If you want to enjoy your senior year to the fullest, taking the time to plan for retirement is a smart bet. But if these things apply to you, it may be time to reshape your plan.
- You assume you only need 15 years of income – or less
Americans live longer these days. If you retire in the late mid-60s, you have a good chance your savings will last 20 years or more. And so if you are planning a low year income, you can sell yourself less.
Of course, there is no way to know how long you will live. But you may want to err on the side of staying positive and increasing your savings rate to make sure you have enough nest eggs to stay healthy. Contributing an additional $ 100 a month or more to an IRA or 401 (k) plan can go a long way.
- You think you will only get fined on Social Security
Many people assume that they will live a better life, primarily – or completely – on social security. In fact, if you are an average earner, that profit will replace about 40% of your salary. And if your earnings are higher than average, it will change even less.
Moreover, it is likely that social security benefits will be reduced in the distant future. The program’s trust funds may expire by 2034, at which time Social Security may not have sufficient income to continue the planned payments.

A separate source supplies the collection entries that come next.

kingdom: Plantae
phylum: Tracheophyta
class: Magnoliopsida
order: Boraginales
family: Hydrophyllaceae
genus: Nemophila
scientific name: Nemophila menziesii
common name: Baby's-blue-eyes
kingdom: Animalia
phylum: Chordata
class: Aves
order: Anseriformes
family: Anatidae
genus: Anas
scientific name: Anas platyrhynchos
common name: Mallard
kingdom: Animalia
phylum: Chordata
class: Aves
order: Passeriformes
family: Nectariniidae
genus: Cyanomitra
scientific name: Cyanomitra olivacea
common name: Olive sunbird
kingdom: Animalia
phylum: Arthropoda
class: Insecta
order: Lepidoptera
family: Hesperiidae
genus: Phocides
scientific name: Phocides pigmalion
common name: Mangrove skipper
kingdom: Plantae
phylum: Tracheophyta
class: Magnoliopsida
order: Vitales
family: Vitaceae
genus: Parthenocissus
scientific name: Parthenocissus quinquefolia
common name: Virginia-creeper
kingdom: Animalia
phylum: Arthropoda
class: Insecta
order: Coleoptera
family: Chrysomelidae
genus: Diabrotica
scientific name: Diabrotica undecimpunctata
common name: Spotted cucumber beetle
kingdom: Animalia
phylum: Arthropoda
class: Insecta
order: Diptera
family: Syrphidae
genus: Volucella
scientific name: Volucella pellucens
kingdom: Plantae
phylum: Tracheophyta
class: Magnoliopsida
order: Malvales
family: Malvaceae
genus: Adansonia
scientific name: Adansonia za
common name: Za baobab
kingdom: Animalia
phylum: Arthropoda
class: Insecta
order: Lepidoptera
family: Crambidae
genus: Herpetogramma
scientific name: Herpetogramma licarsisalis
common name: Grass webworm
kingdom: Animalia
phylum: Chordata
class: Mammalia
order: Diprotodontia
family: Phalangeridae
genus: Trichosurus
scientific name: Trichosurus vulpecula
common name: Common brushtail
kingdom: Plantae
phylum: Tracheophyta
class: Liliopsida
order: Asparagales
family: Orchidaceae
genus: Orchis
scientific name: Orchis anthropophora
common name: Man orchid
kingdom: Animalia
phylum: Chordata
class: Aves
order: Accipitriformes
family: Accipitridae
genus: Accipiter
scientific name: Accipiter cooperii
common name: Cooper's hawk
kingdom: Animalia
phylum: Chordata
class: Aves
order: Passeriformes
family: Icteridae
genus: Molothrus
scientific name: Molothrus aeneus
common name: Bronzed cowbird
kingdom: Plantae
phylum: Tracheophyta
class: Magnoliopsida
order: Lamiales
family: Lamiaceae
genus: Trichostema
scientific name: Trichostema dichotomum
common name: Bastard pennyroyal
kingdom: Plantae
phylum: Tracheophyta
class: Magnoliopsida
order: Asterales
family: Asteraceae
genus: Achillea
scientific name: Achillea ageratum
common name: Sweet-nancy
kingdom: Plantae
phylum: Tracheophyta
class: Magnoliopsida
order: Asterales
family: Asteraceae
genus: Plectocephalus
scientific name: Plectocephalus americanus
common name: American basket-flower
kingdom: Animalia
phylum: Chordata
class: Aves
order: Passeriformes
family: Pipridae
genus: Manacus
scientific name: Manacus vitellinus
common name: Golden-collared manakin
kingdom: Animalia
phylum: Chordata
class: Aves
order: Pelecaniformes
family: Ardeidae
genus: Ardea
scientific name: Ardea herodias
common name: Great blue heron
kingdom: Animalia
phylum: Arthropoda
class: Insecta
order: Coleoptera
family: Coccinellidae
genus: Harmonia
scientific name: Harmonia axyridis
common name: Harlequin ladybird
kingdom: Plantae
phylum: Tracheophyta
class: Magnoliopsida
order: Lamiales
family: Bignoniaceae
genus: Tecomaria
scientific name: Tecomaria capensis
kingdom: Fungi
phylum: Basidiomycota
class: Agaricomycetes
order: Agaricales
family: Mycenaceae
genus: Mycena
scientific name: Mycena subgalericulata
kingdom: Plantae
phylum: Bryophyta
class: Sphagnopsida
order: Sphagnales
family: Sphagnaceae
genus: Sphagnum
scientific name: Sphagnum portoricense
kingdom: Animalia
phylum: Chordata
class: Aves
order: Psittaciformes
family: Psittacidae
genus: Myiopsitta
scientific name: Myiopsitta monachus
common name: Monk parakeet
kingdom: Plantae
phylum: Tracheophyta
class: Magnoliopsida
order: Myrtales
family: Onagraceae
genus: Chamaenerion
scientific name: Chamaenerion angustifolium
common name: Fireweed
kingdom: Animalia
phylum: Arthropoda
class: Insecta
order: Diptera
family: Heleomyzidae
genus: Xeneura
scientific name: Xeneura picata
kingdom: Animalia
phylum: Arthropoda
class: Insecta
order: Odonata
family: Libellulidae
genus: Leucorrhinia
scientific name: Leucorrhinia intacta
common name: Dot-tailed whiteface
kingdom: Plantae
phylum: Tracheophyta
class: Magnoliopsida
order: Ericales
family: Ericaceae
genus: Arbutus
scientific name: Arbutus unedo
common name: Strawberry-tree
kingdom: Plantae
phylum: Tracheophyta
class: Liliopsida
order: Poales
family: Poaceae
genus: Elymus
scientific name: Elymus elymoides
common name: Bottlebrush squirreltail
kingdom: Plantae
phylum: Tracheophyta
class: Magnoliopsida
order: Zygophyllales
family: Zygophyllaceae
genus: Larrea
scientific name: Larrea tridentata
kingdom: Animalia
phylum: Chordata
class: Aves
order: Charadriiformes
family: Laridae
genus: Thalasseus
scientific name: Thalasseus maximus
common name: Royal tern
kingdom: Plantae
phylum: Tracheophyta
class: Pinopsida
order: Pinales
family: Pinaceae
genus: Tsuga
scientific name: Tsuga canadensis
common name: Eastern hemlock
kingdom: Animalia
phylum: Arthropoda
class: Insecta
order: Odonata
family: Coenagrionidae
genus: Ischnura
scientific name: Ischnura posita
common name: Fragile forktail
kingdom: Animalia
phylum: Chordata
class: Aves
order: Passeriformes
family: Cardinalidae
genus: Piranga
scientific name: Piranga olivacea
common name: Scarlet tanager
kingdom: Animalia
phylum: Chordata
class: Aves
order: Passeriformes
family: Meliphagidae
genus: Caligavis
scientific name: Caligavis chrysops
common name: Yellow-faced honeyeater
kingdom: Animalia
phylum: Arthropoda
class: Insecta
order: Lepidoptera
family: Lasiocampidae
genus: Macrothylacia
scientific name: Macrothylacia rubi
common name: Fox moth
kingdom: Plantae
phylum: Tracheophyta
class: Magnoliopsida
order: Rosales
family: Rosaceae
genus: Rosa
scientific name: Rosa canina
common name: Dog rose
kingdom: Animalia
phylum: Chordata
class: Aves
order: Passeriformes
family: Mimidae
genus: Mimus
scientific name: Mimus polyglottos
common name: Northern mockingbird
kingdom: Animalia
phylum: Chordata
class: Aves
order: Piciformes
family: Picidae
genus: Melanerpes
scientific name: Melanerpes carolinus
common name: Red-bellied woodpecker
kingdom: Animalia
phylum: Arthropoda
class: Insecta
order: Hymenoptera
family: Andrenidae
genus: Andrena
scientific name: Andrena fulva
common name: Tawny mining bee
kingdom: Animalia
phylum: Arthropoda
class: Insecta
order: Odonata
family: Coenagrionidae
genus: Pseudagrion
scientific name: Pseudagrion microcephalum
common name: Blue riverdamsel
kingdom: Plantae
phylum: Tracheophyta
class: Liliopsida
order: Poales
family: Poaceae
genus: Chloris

This is another reason to make changes to your retirement plan – that is, to take the lead in saving. Even if Social Security is not cut, you should only plan to give some of your retirement income, that’s not all.
- You think your healthcare costs will be reduced under Medicare
Many people assume that once they register with Medicare their healthcare costs will be very manageable. Most of the time, the opposite happens.
Seniors on Medicare are responsible for many costs, from premiums to deductions. In addition, there are some essential services that Medicare does not pay for, such as dental care and eye examinations.
If you plan to spend less money on healthcare during retirement, you will resume some numbers. Fidelity estimates that the average 65-year-old man retiring this year will spend $ 143,000 on medical care, while the average 65-year-old woman will spend $ 157,000.
You are eligible, assuming you can set yourself up to manage these expenses better by depositing money in a health savings account (eligibility depends on enrolling in a high-deductible health insurance plan). Otherwise, you can increase your savings in your IRA or 401 (k) to meet future healthcare needs.
Planning for retirement is a smart thing to do, but it’s also important to have your planning spot-on. If these signs apply to you, you will have to revisit your plan so that you do not feel short of income in your senior years.
The 16,728 Social Security bonus is completely ignored by most retirees
If you’re like most Americans, you’re a few years (or more) behind in saving for your retirement. But little known “Social Security Secrets” can help increase your retirement income. For example, A simple trick can pay you as much as 16,728 per year! Once you learn how to maximize your Social Security benefits, we think you can retire peacefully and confidently. Just click here to find out how to learn more about these policies.
Disclaimer: The views, suggestions, and opinions expressed here are the sole responsibility of the experts. No The Money Circles journalist was involved in the writing and production of this article.